__About this exercise__
From the line containing "ring mcp: (851, 441)" through the last line of the entries below, repeat each line word for word and leave out the rest.

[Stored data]
- - - - -

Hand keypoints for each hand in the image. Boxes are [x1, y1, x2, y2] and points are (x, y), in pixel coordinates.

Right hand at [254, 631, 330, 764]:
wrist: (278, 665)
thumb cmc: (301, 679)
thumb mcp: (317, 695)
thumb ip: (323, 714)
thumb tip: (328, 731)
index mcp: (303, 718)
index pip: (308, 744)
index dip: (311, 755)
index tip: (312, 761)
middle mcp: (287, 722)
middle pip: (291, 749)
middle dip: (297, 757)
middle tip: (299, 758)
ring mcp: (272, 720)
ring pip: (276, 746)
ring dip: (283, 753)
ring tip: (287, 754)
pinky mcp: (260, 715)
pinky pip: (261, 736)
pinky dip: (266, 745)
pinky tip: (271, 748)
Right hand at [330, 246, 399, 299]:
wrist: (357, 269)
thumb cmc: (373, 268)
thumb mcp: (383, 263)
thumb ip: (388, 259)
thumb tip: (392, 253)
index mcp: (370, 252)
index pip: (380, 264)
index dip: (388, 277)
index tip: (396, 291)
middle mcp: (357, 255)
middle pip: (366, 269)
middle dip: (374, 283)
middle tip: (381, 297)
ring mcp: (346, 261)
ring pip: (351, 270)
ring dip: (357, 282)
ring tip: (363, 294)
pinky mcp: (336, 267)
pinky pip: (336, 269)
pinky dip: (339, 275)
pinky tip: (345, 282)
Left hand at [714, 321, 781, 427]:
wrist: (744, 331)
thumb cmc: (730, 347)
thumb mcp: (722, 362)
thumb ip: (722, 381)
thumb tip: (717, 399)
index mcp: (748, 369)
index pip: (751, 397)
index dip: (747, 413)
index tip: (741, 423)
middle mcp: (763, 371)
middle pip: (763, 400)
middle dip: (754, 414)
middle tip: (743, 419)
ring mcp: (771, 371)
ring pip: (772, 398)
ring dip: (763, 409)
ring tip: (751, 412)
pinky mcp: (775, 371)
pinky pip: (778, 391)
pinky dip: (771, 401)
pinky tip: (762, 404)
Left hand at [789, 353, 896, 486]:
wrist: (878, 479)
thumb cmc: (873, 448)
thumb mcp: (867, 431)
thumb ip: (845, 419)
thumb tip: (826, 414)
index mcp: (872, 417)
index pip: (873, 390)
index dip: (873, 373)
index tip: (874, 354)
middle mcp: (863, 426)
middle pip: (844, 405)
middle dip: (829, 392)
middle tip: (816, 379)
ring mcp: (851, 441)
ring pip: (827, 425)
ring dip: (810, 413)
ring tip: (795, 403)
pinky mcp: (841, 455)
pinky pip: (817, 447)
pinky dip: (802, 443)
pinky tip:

- - - - -

__Expected answer__
ring mcp: (851, 441)
ring pip: (827, 425)
ring dip: (810, 413)
ring tip: (795, 403)
pinky mcp: (841, 455)
pinky pip: (817, 447)
pinky dip: (802, 443)
pinky tip:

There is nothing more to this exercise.